Trier likely had a bigger impact by mesh-announce, as they had more instances running. I'll try that tomorrow, for now our supernodes are busily tested in order to exclude causes like or monitoring, our zabbix, our whatsoever.

Looking over to Trier the load appears to peak in the same frequency: https://draco.freifunk-trier.starletp9.de:3000/d/Gb1_MoJik/freifunk-trier-uberblick?orgId=1

Quite possible, that I miss the forest for the trees, but I can't figure out, whats triggering after 105 minutes, independent of when a system booted.

AiyionPrime commented 4 years ago

@moridius just stopped fastd on a supernode, it drastically reduces the spike as well, but not completely, if mesh-announce is left running. @tackin have you already taken dumps of the traffic for two or three period-lenghts?

tackin commented 4 years ago

@tackin have you already taken dumps of the traffic for two or three period-lenghts?

No, sorry, I have no idea where/what to look for in a dump.

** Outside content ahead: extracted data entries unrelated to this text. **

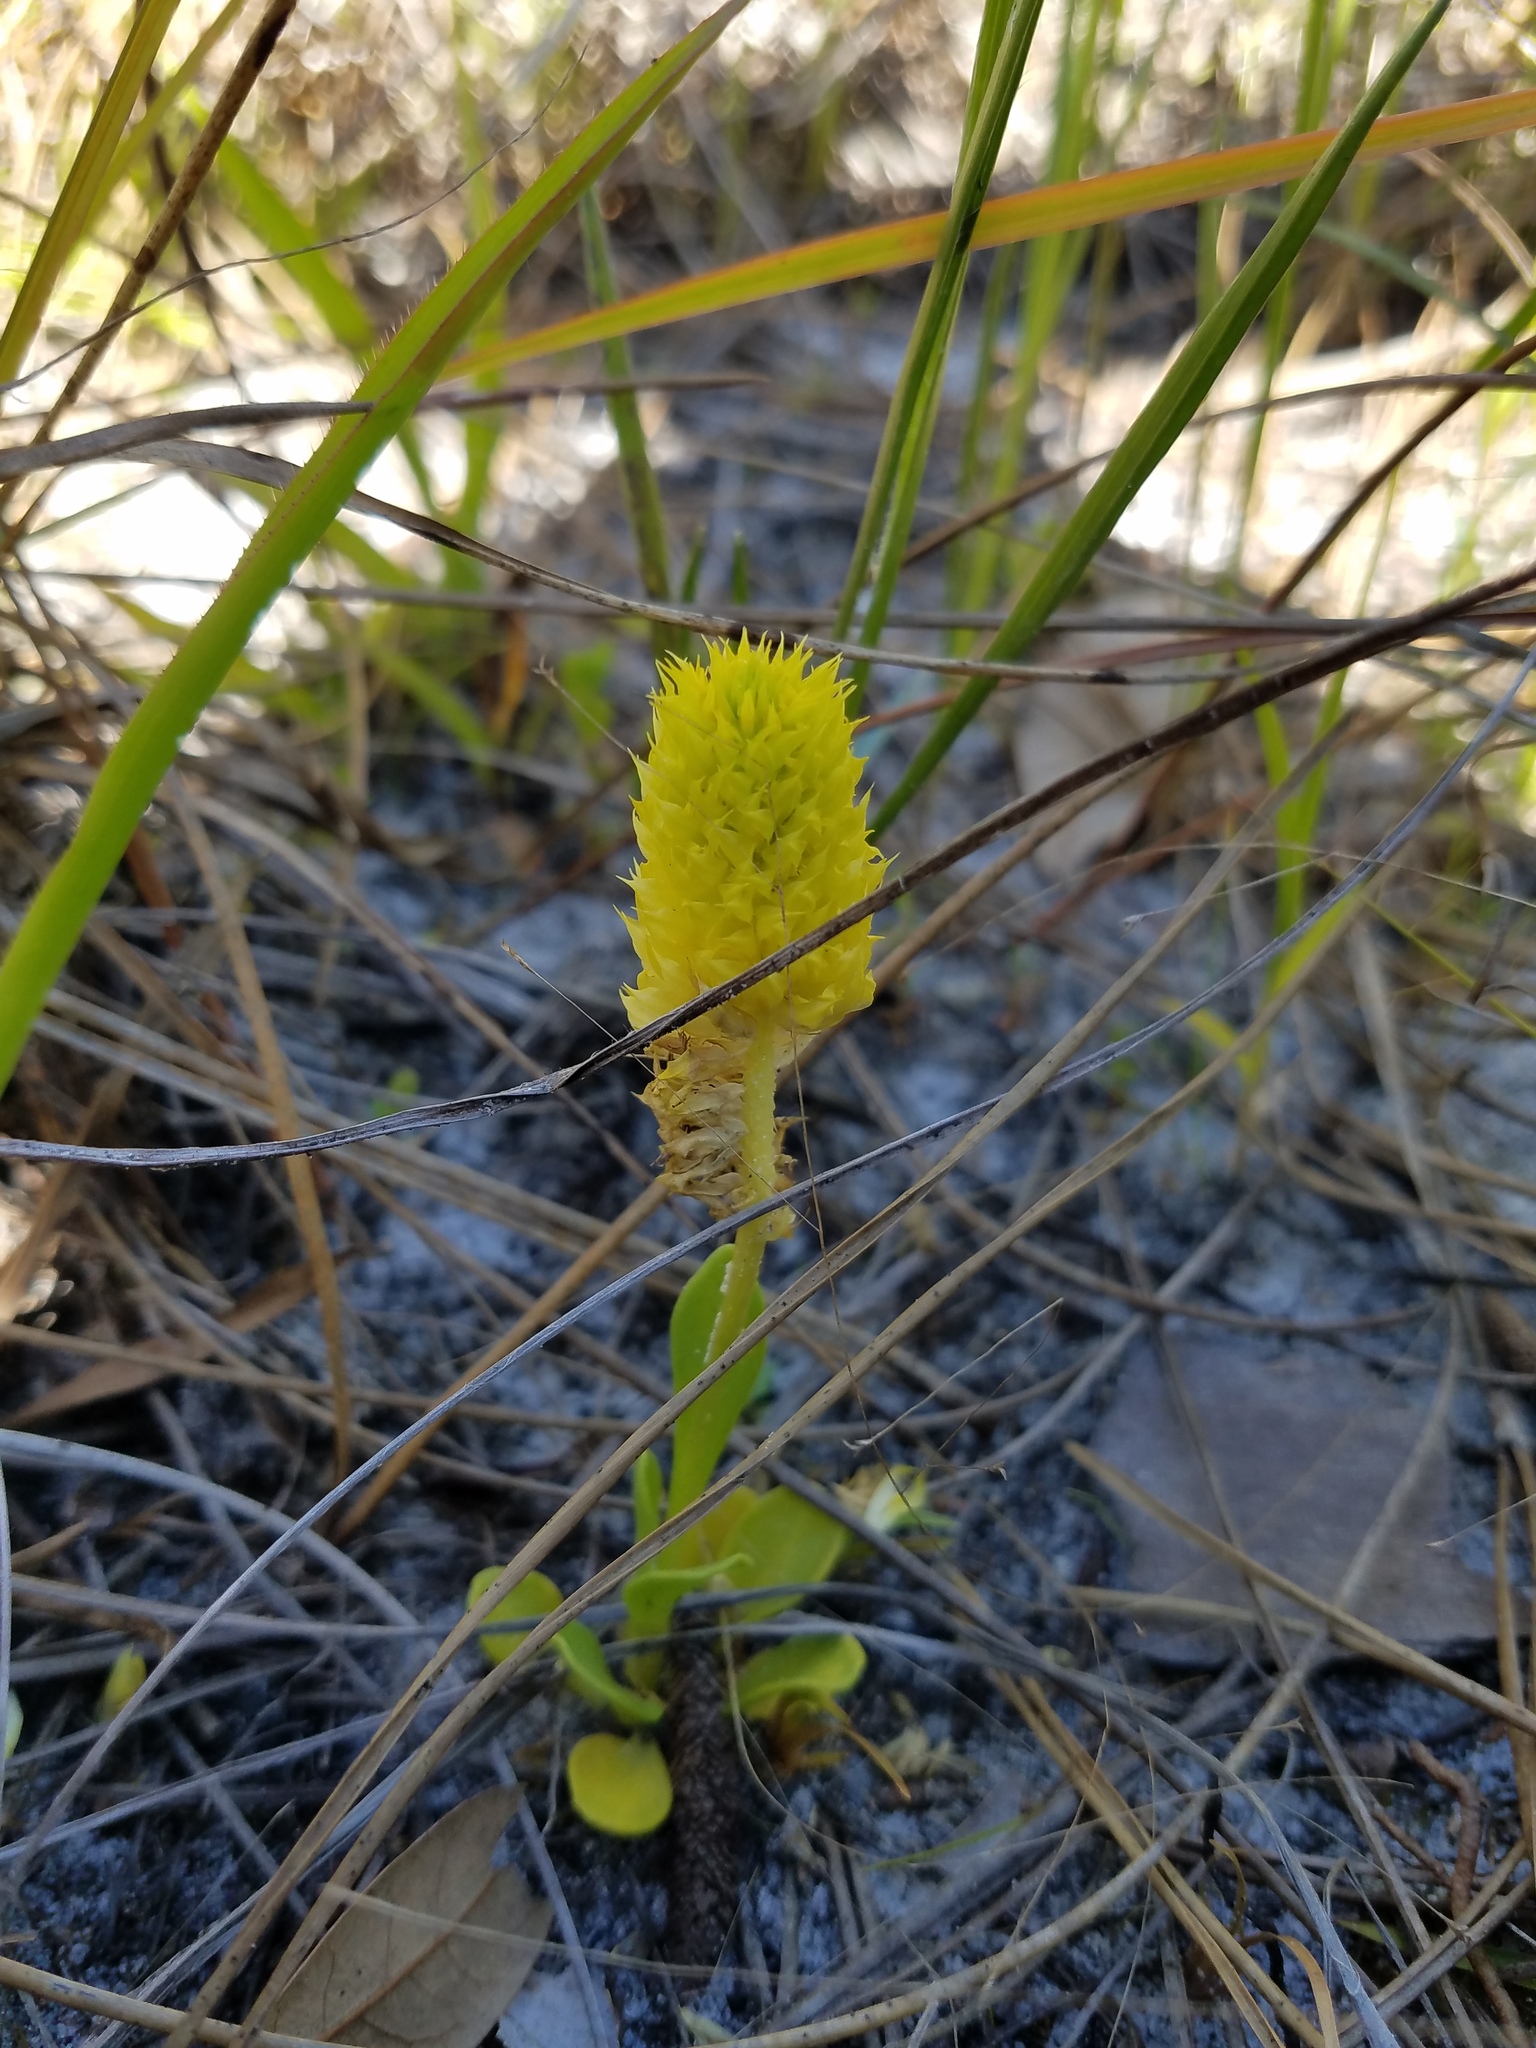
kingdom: Plantae
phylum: Tracheophyta
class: Magnoliopsida
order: Fabales
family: Polygalaceae
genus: Polygala
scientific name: Polygala nana
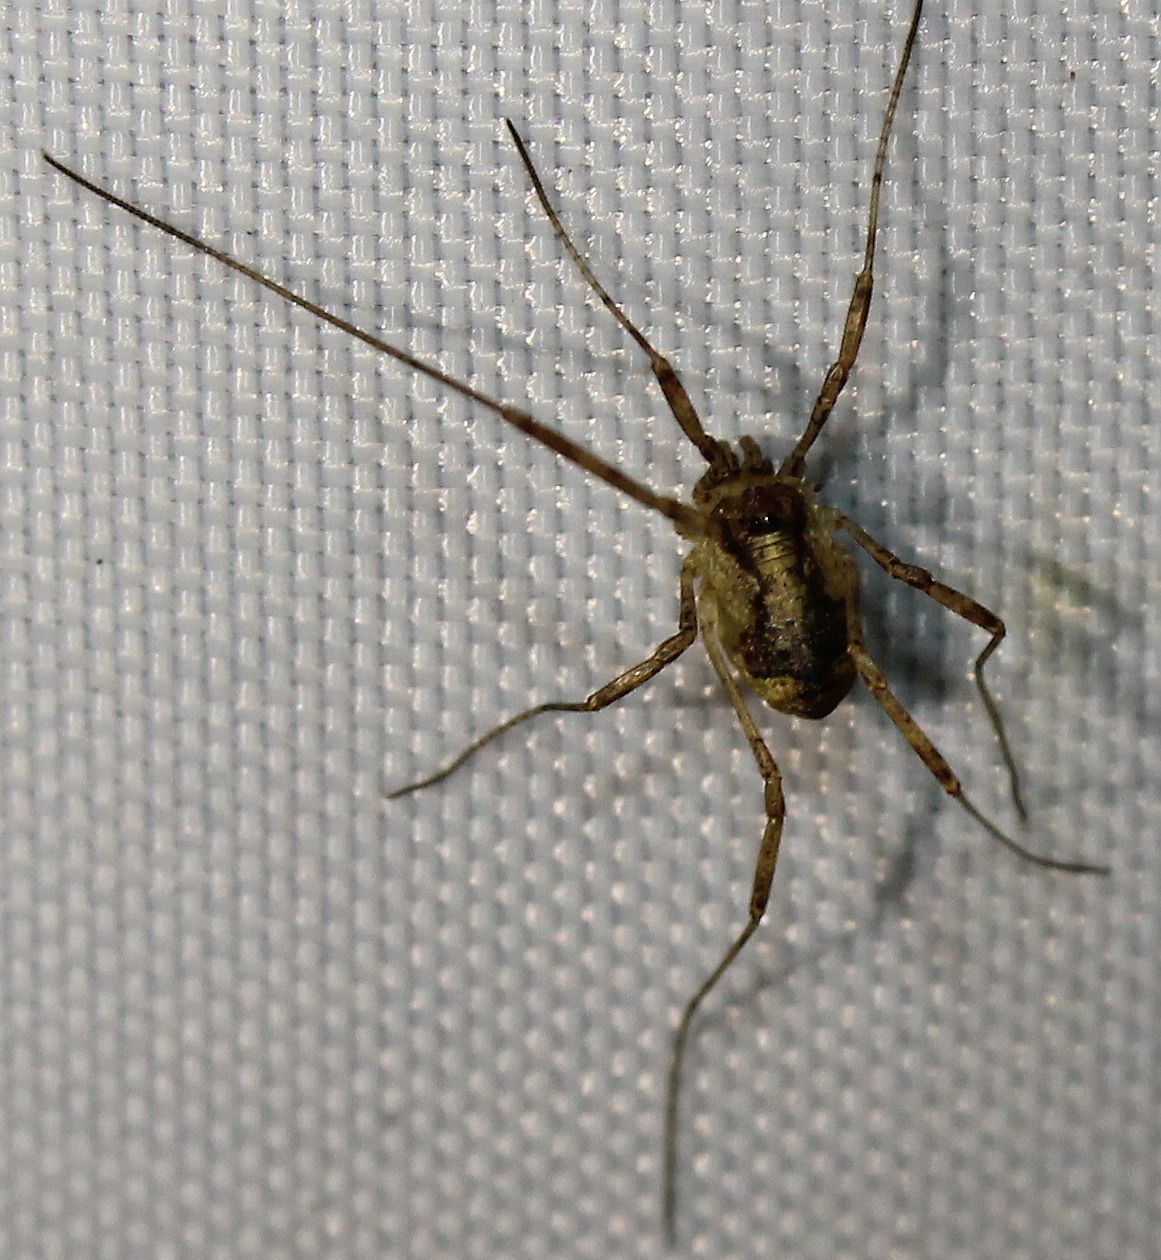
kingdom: Animalia
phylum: Arthropoda
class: Arachnida
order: Opiliones
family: Phalangiidae
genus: Paroligolophus
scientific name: Paroligolophus agrestis
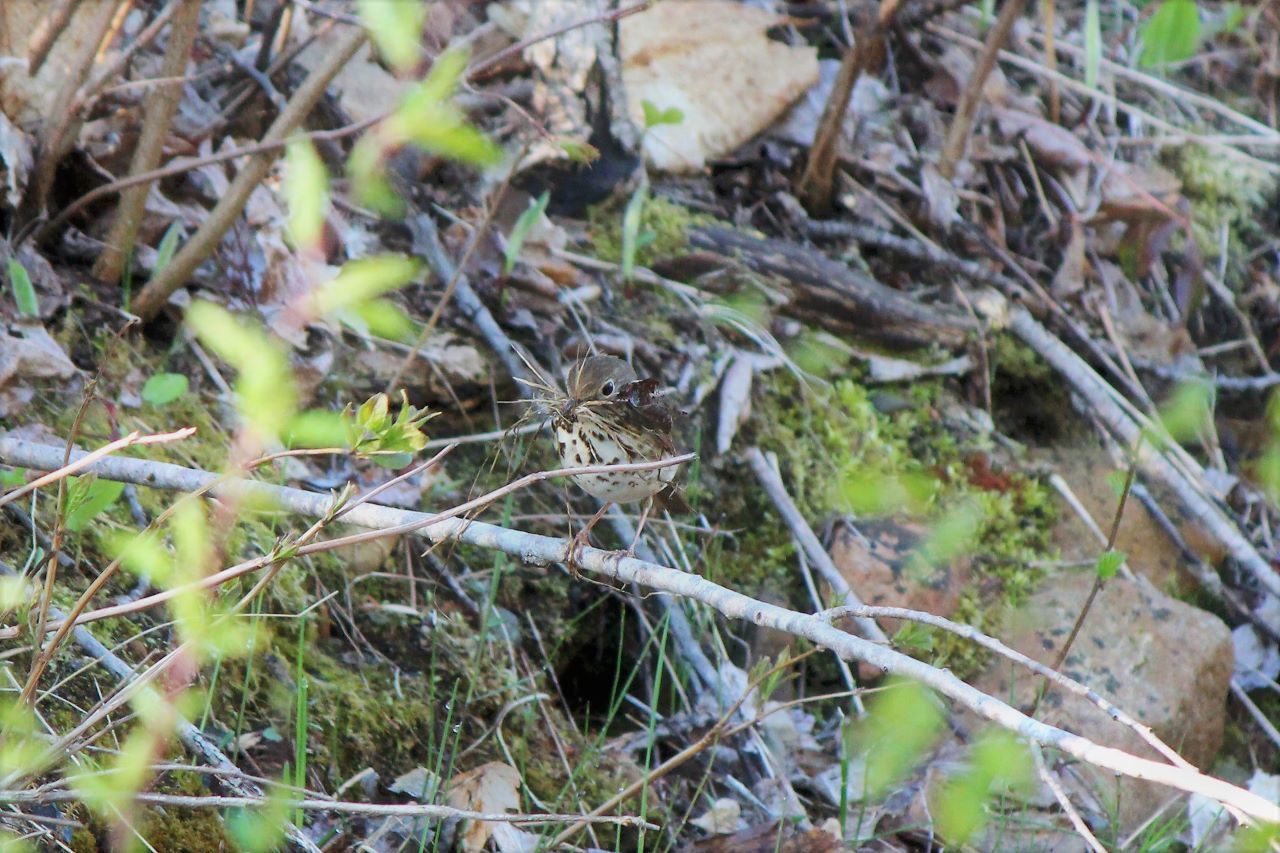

For us stopping fastd also would drop all tunnels and traffic. Would not make sense in testing I guess.

AiyionPrime commented 4 years ago

Well, then. Yesterday 20:30 I've shut down the first supernode 09, reducing its temp-load drastically, as seen in the last graph. Thid did not change in the last 16? hours.

Today, 13:00 o'clock I've shut down the other mesh-announce instances as well. They all showed the same result, drastic reduction of their load in the peak window.

The second shutdown did not effect the loadpeak on sn09 at all. My conclusion stands, mesh-announce is responsible for (part of) the loadpeak, but for the event triggering it, it is not.

Here is the current graph, sn[01,08,09,10] are currently all of our supernodes running mesh-announce. The red dot marks 13:05, when my shutdown of the remaining three instances took effect.

We'll start tcpdumps later this afternoon. I'm now firing up mesh-announce again.

AiyionPrime commented 4 years ago

I got my non-findings of the event and the resulting load peer reviewed yesterday. Unlikely, that tcpdumps will help at this point already. Will determine, whether darmstadts fork had the issue as well. If not, go back to the fork determine it wasn't an issue back then, too and finally bisect, when things went south. Will do this after lunch.

TobleMiner commented 3 years ago

Does this issue still exist? There have been major changes in mesh-announce and thus additional confirmation on this issue is required. This issue will be closed in a month if there is no further activity.

tackin commented 3 years ago

@TobleMiner Sorry, didn't find the time yet to test it. It's not a big issue/problem for us at the moment, so I feel no pressure. ;-) I'll come back to it a.s.a.p.